A Complex-Analytic Proof
We shall first verify that exactly one root $\zeta\in\mathbb{C}$ of $f(x):=x^5+2x+1$ satisfies $|\zeta|<1$. Let $\epsilon$ be an arbitrary real number such that $0<\epsilon<\frac{1}{4}$. Consider the open ball $B_{1-\epsilon}(0)\subseteq \mathbb{C}$ centered at $0$ with radius $1-\epsilon$. We see that, for a complex number $z$ on the boundary $\partial B_{1-\epsilon}(0)$ of $B_{1-\epsilon}(0)$,
$$|2z|=2(1-\epsilon)\text{ and }|z^5+1|\leq |z|^5+1=(1-\epsilon)^5+1\,.$$
Observe that
$$\begin{align}(1-\epsilon)^5&=1-5\epsilon+\epsilon^2(10-10\epsilon+5\epsilon^2-\epsilon^3)
\\
&< 1-5\epsilon+\epsilon^2\left(10-0+\frac{5}{4^2}-0\right)
\\
&<1-5\epsilon+11\epsilon^2\,,\end{align}$$
as $0<\epsilon<\frac14$.
That is, $3-11\epsilon>0$, and so
$$(1-\epsilon)^5<1-5\epsilon+11\epsilon^2=(1-2\epsilon)-\epsilon(3-11\epsilon)<1-2\epsilon\,.$$
Consequently,
$$|2z|>\left|z^5+1\right|$$
for $z\in\partial B_{1-\epsilon}(0)$. By Rouché's Theorem, the number of roots of $$f(z)=z^5+2z+1=(2z)+\left(z^5+1\right)$$ in $B_{1-\epsilon}(0)$ is the same as the number of roots of $2z$ in $B_{1-\epsilon}(0)$, which is $1$. Hence, $f(z)$ has exactly one root $z=\zeta$ inside $\bigcup\limits_{\epsilon\in\left(0,\frac{1}{4}\right)}\,B_{1-\epsilon}(0)=B_1(0)$.
It is also easy to see that $f(x)$ has no root of modulus $1$. This is because $f(r)=0$ with $|r|=1$ implies
$$1=|r|^5=\big|r^5\big|=|-2r-1|\geq 2|-r|-|-1|=2|r|-1=2\cdot 1-1=1\,,$$
whence we have an equality. By the equality condition of the Triangle Inequality, we must have $r=-1$, but $f(-1)=-2\neq 0$. Ergo, the roots of $f(z)$ other than $z=\zeta$ have moduli larger than $1$.

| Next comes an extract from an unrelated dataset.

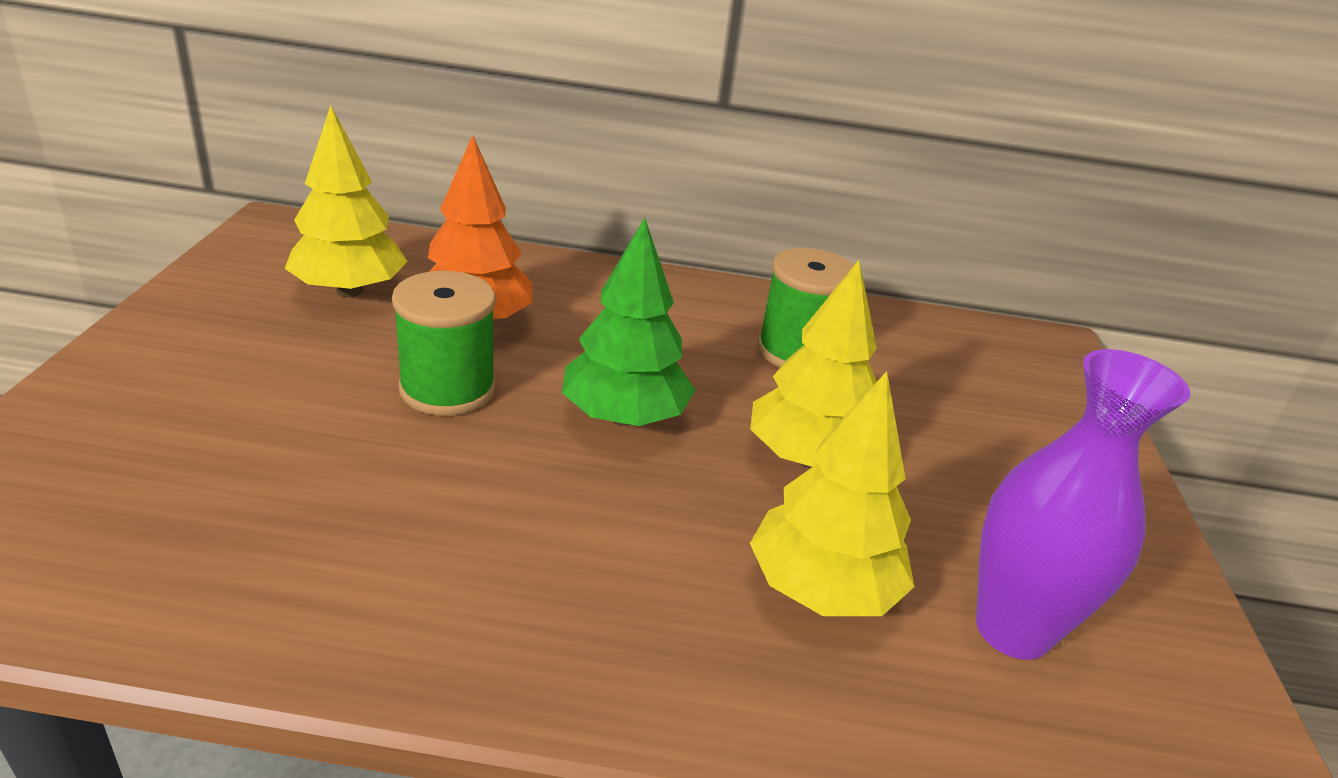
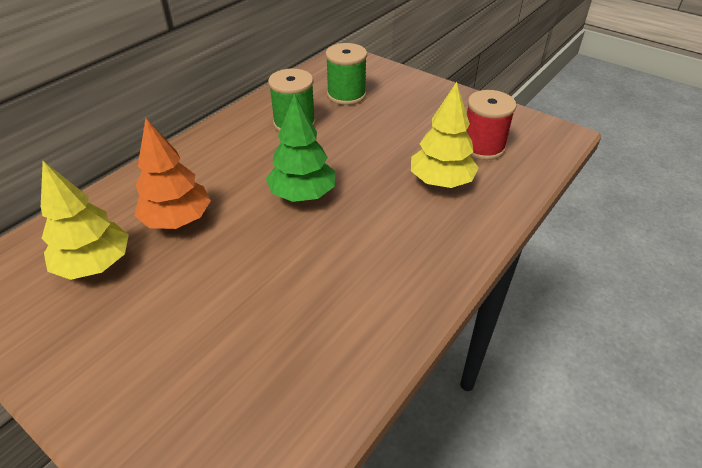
camera: 55 degrees left, 10 degrees up
green spool [392,271,496,416] -> green spool moved to [326,43,367,105]
yellow tree [750,260,877,468] -> none
purple vase [976,349,1190,660] -> red spool [466,90,516,160]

Finally, if $f(x)=p(x)\,q(x)$ for some nonconstant $p(x),q(x)\in\mathbb{Z}[x]$, then we can assume without loss of generality that $p(\zeta)=0$. Ergo, all the roots of $q(x)$ must have moduli greater than $1$. That is, the constant term of $q(x)$ must be an integer $c$ with $|c|>1$. However, $c$ must divide the constant term of $f(x)$, which is $1$. This is absurd. Therefore, $f(x)$ is an irreducible polynomial over $\mathbb{Z}$ (whence also over $\mathbb{Q}$).